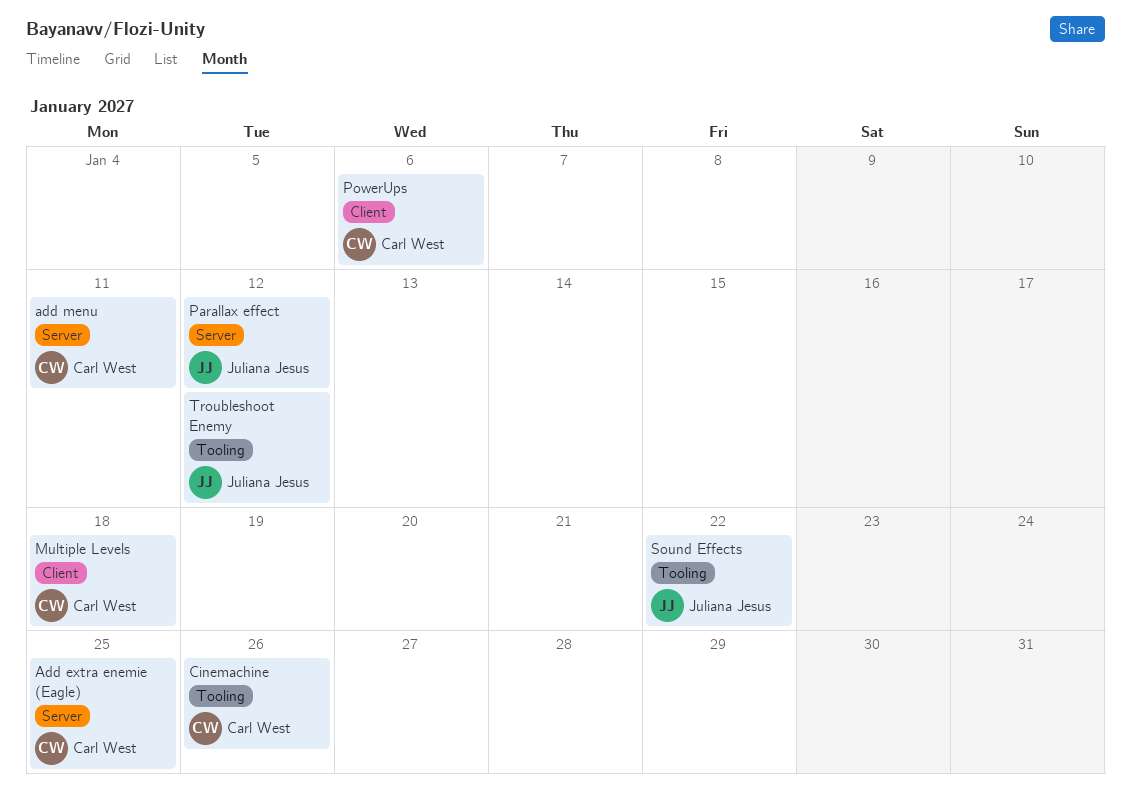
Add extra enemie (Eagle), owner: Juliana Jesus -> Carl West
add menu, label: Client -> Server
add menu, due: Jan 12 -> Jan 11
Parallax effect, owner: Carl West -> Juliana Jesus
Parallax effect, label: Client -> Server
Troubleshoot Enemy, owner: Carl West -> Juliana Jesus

··········

Exercise aim — No pictures belong in the copy. Repeat the listing above exactly.

Exercise response —
Add extra enemie (Eagle), owner: Juliana Jesus -> Carl West
add menu, label: Client -> Server
add menu, due: Jan 12 -> Jan 11
Parallax effect, owner: Carl West -> Juliana Jesus
Parallax effect, label: Client -> Server
Troubleshoot Enemy, owner: Carl West -> Juliana Jesus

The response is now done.